┏━━

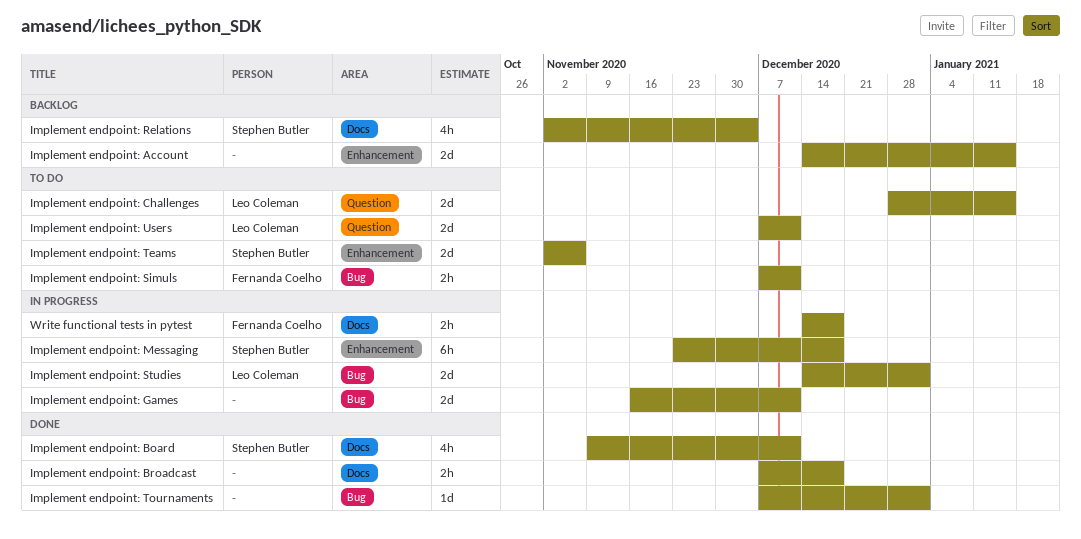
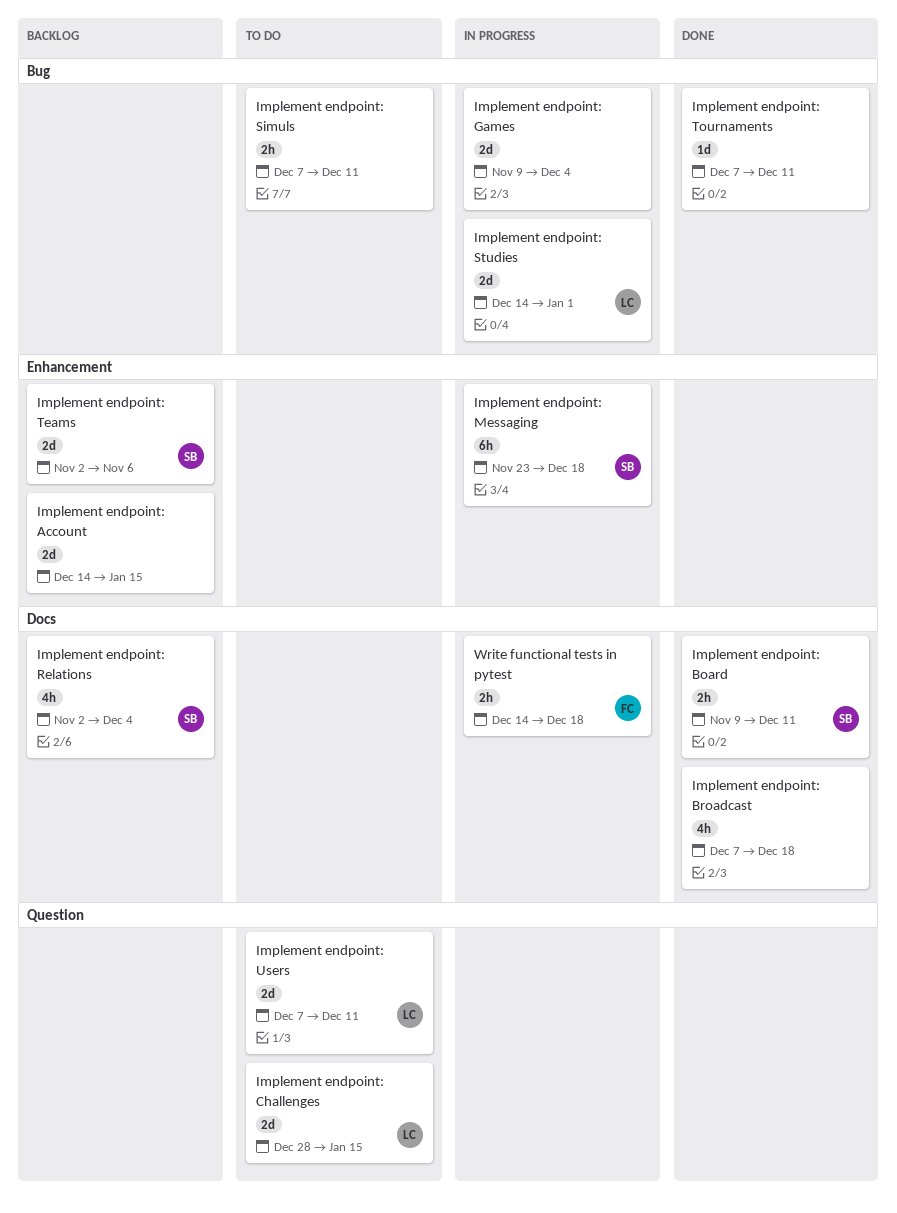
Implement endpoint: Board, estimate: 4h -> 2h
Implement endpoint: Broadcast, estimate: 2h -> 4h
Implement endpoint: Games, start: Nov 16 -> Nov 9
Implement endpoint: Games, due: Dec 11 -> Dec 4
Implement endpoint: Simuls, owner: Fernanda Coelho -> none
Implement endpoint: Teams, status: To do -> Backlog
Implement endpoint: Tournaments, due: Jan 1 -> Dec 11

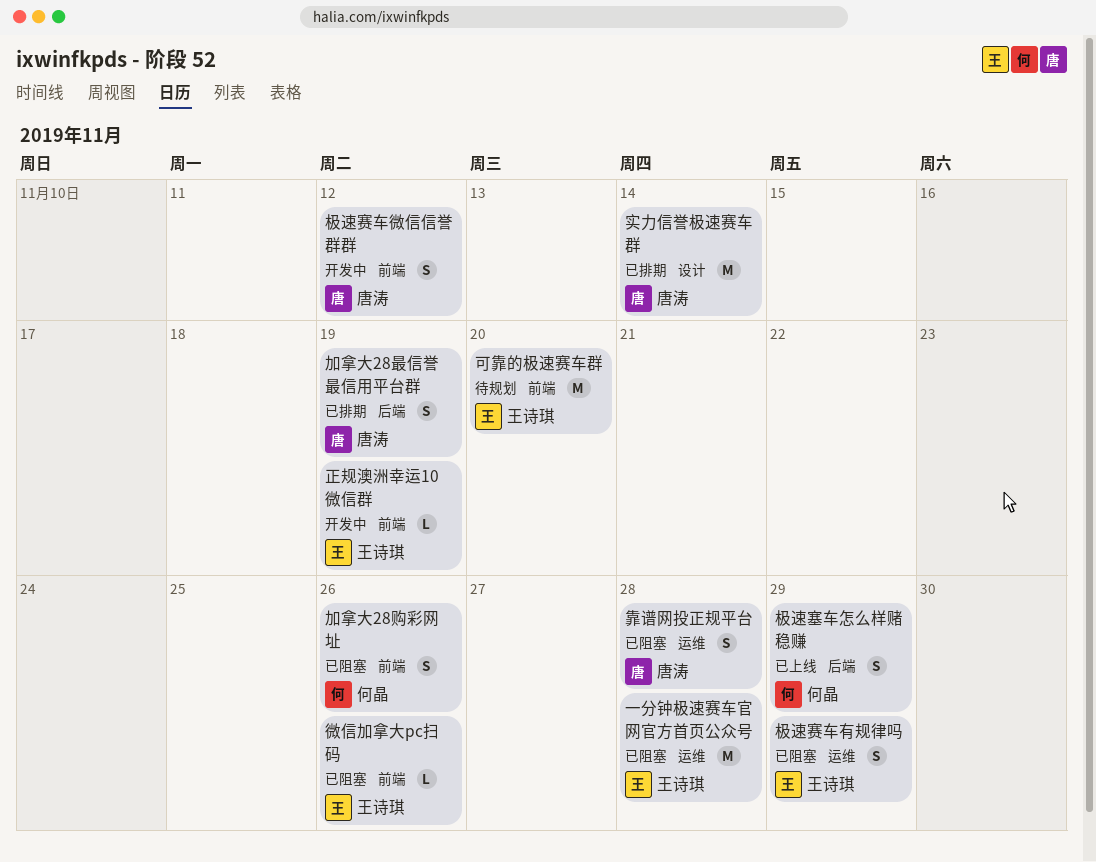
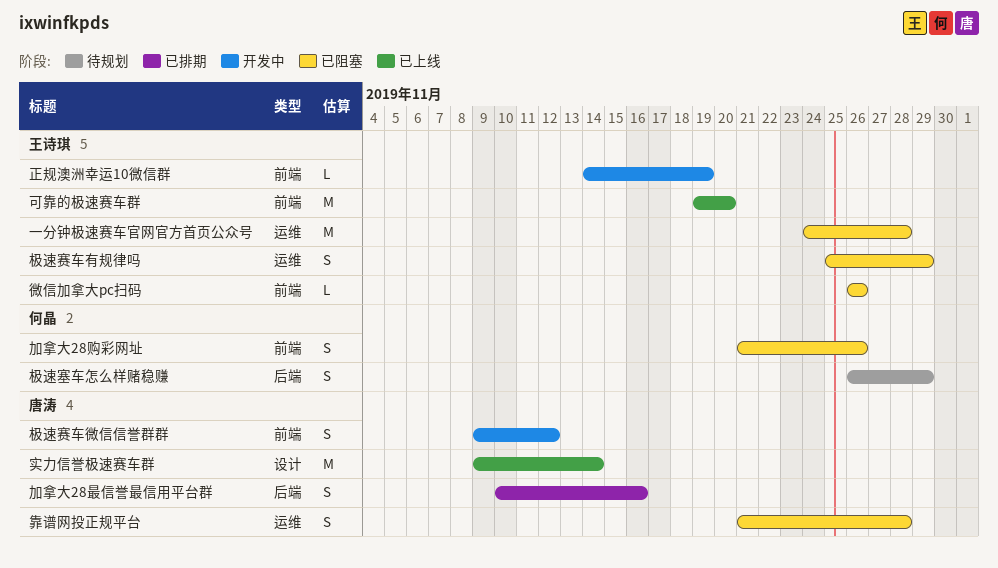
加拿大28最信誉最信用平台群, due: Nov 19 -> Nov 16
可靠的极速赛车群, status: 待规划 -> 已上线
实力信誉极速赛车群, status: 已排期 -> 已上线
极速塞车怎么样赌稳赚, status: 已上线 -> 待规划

┗━━
┏━━

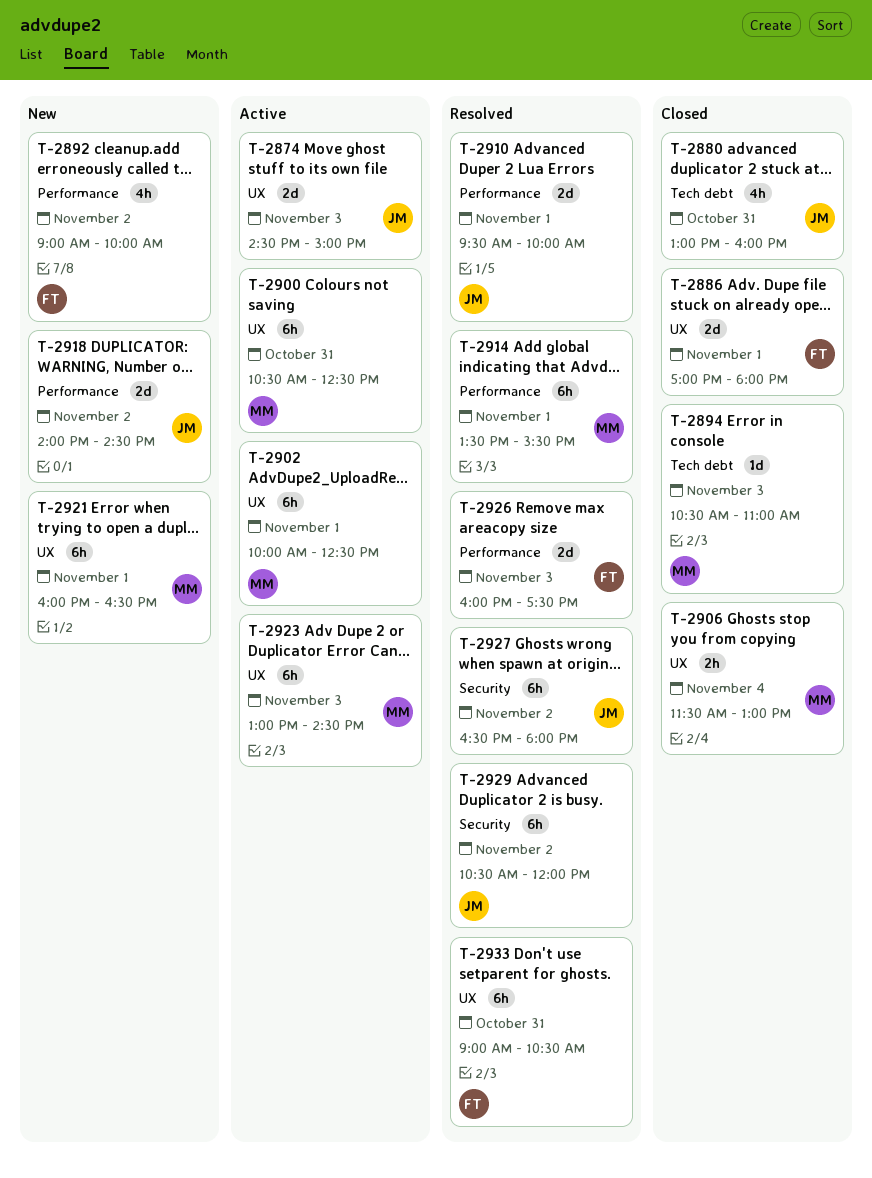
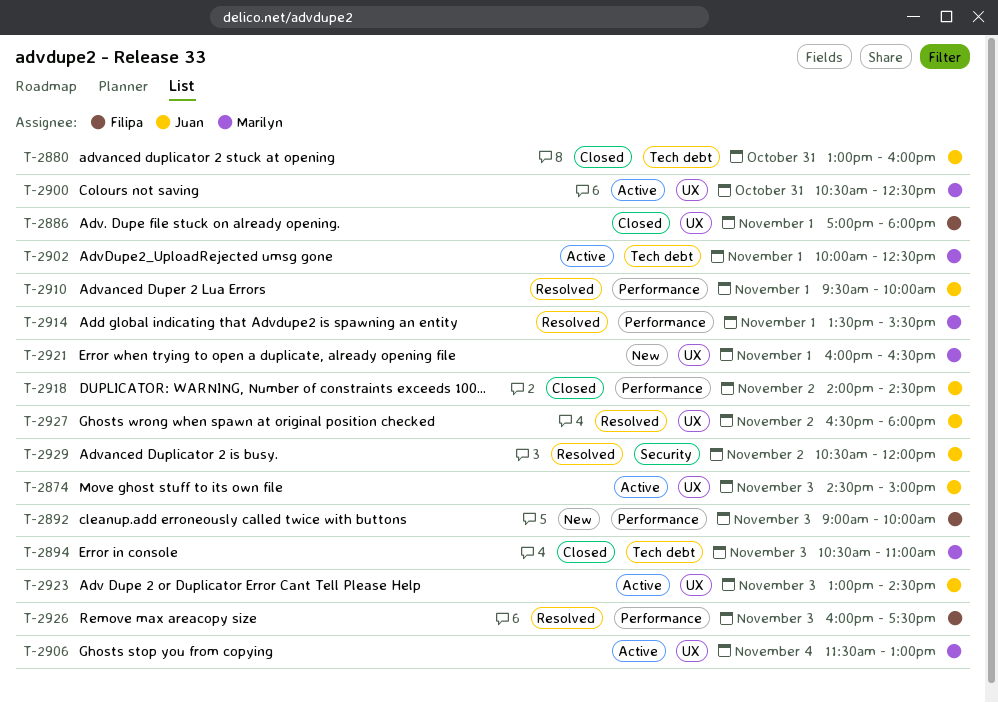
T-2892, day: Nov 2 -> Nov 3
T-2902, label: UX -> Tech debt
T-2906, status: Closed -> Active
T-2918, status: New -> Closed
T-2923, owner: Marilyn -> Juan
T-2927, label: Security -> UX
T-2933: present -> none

┗━━

### What you will do:
Print only what lies in the material above starting at the line with "T-2906, status: Closed -> Active" and ending at the line with "T-2933: present -> none", every line exactly as given.

### Exercise response:
T-2906, status: Closed -> Active
T-2918, status: New -> Closed
T-2923, owner: Marilyn -> Juan
T-2927, label: Security -> UX
T-2933: present -> none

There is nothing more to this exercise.